ASSIGNED TASK — Return every line below exactly, leaving nothing out.

Extracted page text data
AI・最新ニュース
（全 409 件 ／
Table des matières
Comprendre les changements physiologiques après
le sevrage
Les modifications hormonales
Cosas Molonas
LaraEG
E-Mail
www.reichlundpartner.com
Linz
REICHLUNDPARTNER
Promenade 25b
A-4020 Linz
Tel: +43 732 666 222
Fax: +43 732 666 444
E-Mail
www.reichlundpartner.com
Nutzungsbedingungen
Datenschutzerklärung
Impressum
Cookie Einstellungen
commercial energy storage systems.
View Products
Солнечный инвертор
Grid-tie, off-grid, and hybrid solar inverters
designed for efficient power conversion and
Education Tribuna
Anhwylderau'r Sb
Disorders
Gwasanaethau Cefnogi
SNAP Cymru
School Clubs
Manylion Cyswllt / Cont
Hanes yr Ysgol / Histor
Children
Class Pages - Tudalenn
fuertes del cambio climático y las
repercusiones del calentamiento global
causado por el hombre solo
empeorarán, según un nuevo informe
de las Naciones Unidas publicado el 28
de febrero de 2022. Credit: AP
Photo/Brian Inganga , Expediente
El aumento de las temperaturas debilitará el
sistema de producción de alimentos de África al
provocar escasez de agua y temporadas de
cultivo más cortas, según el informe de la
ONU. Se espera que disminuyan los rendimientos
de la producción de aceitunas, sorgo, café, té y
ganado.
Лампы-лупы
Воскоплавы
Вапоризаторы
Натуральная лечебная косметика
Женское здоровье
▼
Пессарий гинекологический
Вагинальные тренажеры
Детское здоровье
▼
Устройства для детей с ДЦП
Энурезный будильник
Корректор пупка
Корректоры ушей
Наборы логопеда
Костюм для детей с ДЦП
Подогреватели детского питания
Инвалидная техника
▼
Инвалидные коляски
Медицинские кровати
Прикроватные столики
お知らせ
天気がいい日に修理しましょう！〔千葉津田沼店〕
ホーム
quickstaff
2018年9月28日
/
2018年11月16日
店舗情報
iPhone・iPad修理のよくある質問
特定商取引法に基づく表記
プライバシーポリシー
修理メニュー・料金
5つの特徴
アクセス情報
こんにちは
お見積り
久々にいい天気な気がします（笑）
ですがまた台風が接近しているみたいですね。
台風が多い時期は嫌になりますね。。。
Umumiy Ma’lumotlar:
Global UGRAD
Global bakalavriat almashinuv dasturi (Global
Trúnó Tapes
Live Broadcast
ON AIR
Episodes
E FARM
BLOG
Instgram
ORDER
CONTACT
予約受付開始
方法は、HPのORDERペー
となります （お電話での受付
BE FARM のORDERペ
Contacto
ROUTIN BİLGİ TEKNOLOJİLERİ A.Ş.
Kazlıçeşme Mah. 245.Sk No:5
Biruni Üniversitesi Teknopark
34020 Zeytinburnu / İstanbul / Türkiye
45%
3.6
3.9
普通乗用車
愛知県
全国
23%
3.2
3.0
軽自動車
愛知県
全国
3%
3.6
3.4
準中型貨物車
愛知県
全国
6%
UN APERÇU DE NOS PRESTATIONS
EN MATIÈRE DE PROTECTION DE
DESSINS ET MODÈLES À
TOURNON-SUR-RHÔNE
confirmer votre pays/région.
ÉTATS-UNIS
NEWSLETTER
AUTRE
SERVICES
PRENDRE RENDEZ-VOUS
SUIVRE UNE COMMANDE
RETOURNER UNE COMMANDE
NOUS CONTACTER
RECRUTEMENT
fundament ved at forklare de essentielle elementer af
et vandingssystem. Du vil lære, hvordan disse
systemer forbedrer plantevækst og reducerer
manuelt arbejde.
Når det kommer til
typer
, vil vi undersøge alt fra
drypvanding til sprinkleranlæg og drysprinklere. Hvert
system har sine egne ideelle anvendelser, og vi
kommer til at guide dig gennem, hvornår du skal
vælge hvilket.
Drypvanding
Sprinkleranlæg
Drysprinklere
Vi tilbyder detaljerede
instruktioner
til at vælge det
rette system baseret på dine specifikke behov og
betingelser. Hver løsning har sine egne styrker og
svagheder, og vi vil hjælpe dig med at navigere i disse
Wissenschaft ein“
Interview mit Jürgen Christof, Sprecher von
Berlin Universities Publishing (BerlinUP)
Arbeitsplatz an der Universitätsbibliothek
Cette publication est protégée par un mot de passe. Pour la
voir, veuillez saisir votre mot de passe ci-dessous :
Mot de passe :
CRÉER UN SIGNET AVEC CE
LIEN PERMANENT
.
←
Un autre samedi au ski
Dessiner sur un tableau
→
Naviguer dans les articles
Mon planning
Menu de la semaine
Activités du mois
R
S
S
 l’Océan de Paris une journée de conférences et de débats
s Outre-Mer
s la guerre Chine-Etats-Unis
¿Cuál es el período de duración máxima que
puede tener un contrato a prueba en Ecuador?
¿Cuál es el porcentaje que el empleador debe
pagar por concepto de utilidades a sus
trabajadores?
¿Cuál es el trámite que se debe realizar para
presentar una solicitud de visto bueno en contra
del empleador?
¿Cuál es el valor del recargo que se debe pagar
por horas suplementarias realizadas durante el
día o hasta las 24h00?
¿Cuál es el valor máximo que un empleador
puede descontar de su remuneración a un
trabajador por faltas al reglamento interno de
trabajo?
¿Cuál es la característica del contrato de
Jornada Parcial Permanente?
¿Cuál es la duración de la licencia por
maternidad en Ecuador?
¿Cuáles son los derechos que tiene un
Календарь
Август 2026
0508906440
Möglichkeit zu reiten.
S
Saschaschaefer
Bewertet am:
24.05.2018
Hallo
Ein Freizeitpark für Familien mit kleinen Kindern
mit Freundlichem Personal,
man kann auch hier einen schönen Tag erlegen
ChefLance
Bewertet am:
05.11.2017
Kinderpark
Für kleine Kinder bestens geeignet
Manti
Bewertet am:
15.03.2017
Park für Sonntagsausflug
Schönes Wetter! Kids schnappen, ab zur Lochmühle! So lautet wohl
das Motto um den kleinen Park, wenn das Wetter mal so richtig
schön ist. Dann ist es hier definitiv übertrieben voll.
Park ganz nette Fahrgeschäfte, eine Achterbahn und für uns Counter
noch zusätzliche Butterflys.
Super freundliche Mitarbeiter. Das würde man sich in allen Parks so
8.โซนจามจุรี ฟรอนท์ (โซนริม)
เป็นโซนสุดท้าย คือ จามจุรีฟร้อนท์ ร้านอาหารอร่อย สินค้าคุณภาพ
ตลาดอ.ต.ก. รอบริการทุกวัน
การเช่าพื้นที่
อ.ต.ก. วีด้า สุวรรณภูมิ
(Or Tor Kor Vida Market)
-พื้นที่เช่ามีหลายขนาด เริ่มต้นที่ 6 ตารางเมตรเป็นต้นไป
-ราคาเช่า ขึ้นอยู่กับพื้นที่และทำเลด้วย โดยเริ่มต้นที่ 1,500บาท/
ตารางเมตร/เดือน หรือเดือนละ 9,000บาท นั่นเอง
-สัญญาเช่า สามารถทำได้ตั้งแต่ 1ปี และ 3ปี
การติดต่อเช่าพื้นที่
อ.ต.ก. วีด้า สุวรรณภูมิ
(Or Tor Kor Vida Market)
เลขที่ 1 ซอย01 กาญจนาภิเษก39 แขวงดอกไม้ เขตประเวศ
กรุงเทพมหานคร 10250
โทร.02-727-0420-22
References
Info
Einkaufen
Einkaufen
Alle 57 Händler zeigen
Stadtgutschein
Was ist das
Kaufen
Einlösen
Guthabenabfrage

ANSWER TO THIS TASK —
AI・最新ニュース
（全 409 件 ／
Table des matières
Comprendre les changements physiologiques après
le sevrage
Les modifications hormonales
Cosas Molonas
LaraEG
E-Mail
www.reichlundpartner.com
Linz
REICHLUNDPARTNER
Promenade 25b
A-4020 Linz
Tel: +43 732 666 222
Fax: +43 732 666 444
E-Mail
www.reichlundpartner.com
Nutzungsbedingungen
Datenschutzerklärung
Impressum
Cookie Einstellungen
commercial energy storage systems.
View Products
Солнечный инвертор
Grid-tie, off-grid, and hybrid solar inverters
designed for efficient power conversion and
Education Tribuna
Anhwylderau'r Sb
Disorders
Gwasanaethau Cefnogi
SNAP Cymru
School Clubs
Manylion Cyswllt / Cont
Hanes yr Ysgol / Histor
Children
Class Pages - Tudalenn
fuertes del cambio climático y las
repercusiones del calentamiento global
causado por el hombre solo
empeorarán, según un nuevo informe
de las Naciones Unidas publicado el 28
de febrero de 2022. Credit: AP
Photo/Brian Inganga , Expediente
El aumento de las temperaturas debilitará el
sistema de producción de alimentos de África al
provocar escasez de agua y temporadas de
cultivo más cortas, según el informe de la
ONU. Se espera que disminuyan los rendimientos
de la producción de aceitunas, sorgo, café, té y
ganado.
Лампы-лупы
Воскоплавы
Вапоризаторы
Натуральная лечебная косметика
Женское здоровье
▼
Пессарий гинекологический
Вагинальные тренажеры
Детское здоровье
▼
Устройства для детей с ДЦП
Энурезный будильник
Корректор пупка
Корректоры ушей
Наборы логопеда
Костюм для детей с ДЦП
Подогреватели детского питания
Инвалидная техника
▼
Инвалидные коляски
Медицинские кровати
Прикроватные столики
お知らせ
天気がいい日に修理しましょう！〔千葉津田沼店〕
ホーム
quickstaff
2018年9月28日
/
2018年11月16日
店舗情報
iPhone・iPad修理のよくある質問
特定商取引法に基づく表記
プライバシーポリシー
修理メニュー・料金
5つの特徴
アクセス情報
こんにちは
お見積り
久々にいい天気な気がします（笑）
ですがまた台風が接近しているみたいですね。
台風が多い時期は嫌になりますね。。。
Umumiy Ma’lumotlar:
Global UGRAD
Global bakalavriat almashinuv dasturi (Global
Trúnó Tapes
Live Broadcast
ON AIR
Episodes
E FARM
BLOG
Instgram
ORDER
CONTACT
予約受付開始
方法は、HPのORDERペー
となります （お電話での受付
BE FARM のORDERペ
Contacto
ROUTIN BİLGİ TEKNOLOJİLERİ A.Ş.
Kazlıçeşme Mah. 245.Sk No:5
Biruni Üniversitesi Teknopark
34020 Zeytinburnu / İstanbul / Türkiye
45%
3.6
3.9
普通乗用車
愛知県
全国
23%
3.2
3.0
軽自動車
愛知県
全国
3%
3.6
3.4
準中型貨物車
愛知県
全国
6%
UN APERÇU DE NOS PRESTATIONS
EN MATIÈRE DE PROTECTION DE
DESSINS ET MODÈLES À
TOURNON-SUR-RHÔNE
confirmer votre pays/région.
ÉTATS-UNIS
NEWSLETTER
AUTRE
SERVICES
PRENDRE RENDEZ-VOUS
SUIVRE UNE COMMANDE
RETOURNER UNE COMMANDE
NOUS CONTACTER
RECRUTEMENT
fundament ved at forklare de essentielle elementer af
et vandingssystem. Du vil lære, hvordan disse
systemer forbedrer plantevækst og reducerer
manuelt arbejde.
Når det kommer til
typer
, vil vi undersøge alt fra
drypvanding til sprinkleranlæg og drysprinklere. Hvert
system har sine egne ideelle anvendelser, og vi
kommer til at guide dig gennem, hvornår du skal
vælge hvilket.
Drypvanding
Sprinkleranlæg
Drysprinklere
Vi tilbyder detaljerede
instruktioner
til at vælge det
rette system baseret på dine specifikke behov og
betingelser. Hver løsning har sine egne styrker og
svagheder, og vi vil hjælpe dig med at navigere i disse
Wissenschaft ein“
Interview mit Jürgen Christof, Sprecher von
Berlin Universities Publishing (BerlinUP)
Arbeitsplatz an der Universitätsbibliothek
Cette publication est protégée par un mot de passe. Pour la
voir, veuillez saisir votre mot de passe ci-dessous :
Mot de passe :
CRÉER UN SIGNET AVEC CE
LIEN PERMANENT
.
←
Un autre samedi au ski
Dessiner sur un tableau
→
Naviguer dans les articles
Mon planning
Menu de la semaine
Activités du mois
R
S
S
 l’Océan de Paris une journée de conférences et de débats
s Outre-Mer
s la guerre Chine-Etats-Unis
¿Cuál es el período de duración máxima que
puede tener un contrato a prueba en Ecuador?
¿Cuál es el porcentaje que el empleador debe
pagar por concepto de utilidades a sus
trabajadores?
¿Cuál es el trámite que se debe realizar para
presentar una solicitud de visto bueno en contra
del empleador?
¿Cuál es el valor del recargo que se debe pagar
por horas suplementarias realizadas durante el
día o hasta las 24h00?
¿Cuál es el valor máximo que un empleador
puede descontar de su remuneración a un
trabajador por faltas al reglamento interno de
trabajo?
¿Cuál es la característica del contrato de
Jornada Parcial Permanente?
¿Cuál es la duración de la licencia por
maternidad en Ecuador?
¿Cuáles son los derechos que tiene un
Календарь
Август 2026
0508906440
Möglichkeit zu reiten.
S
Saschaschaefer
Bewertet am:
24.05.2018
Hallo
Ein Freizeitpark für Familien mit kleinen Kindern
mit Freundlichem Personal,
man kann auch hier einen schönen Tag erlegen
ChefLance
Bewertet am:
05.11.2017
Kinderpark
Für kleine Kinder bestens geeignet
Manti
Bewertet am:
15.03.2017
Park für Sonntagsausflug
Schönes Wetter! Kids schnappen, ab zur Lochmühle! So lautet wohl
das Motto um den kleinen Park, wenn das Wetter mal so richtig
schön ist. Dann ist es hier definitiv übertrieben voll.
Park ganz nette Fahrgeschäfte, eine Achterbahn und für uns Counter
noch zusätzliche Butterflys.
Super freundliche Mitarbeiter. Das würde man sich in allen Parks so
8.โซนจามจุรี ฟรอนท์ (โซนริม)
เป็นโซนสุดท้าย คือ จามจุรีฟร้อนท์ ร้านอาหารอร่อย สินค้าคุณภาพ
ตลาดอ.ต.ก. รอบริการทุกวัน
การเช่าพื้นที่
อ.ต.ก. วีด้า สุวรรณภูมิ
(Or Tor Kor Vida Market)
-พื้นที่เช่ามีหลายขนาด เริ่มต้นที่ 6 ตารางเมตรเป็นต้นไป
-ราคาเช่า ขึ้นอยู่กับพื้นที่และทำเลด้วย โดยเริ่มต้นที่ 1,500บาท/
ตารางเมตร/เดือน หรือเดือนละ 9,000บาท นั่นเอง
-สัญญาเช่า สามารถทำได้ตั้งแต่ 1ปี และ 3ปี
การติดต่อเช่าพื้นที่
อ.ต.ก. วีด้า สุวรรณภูมิ
(Or Tor Kor Vida Market)
เลขที่ 1 ซอย01 กาญจนาภิเษก39 แขวงดอกไม้ เขตประเวศ
กรุงเทพมหานคร 10250
โทร.02-727-0420-22
References
Info
Einkaufen
Einkaufen
Alle 57 Händler zeigen
Stadtgutschein
Was ist das
Kaufen
Einlösen
Guthabenabfrage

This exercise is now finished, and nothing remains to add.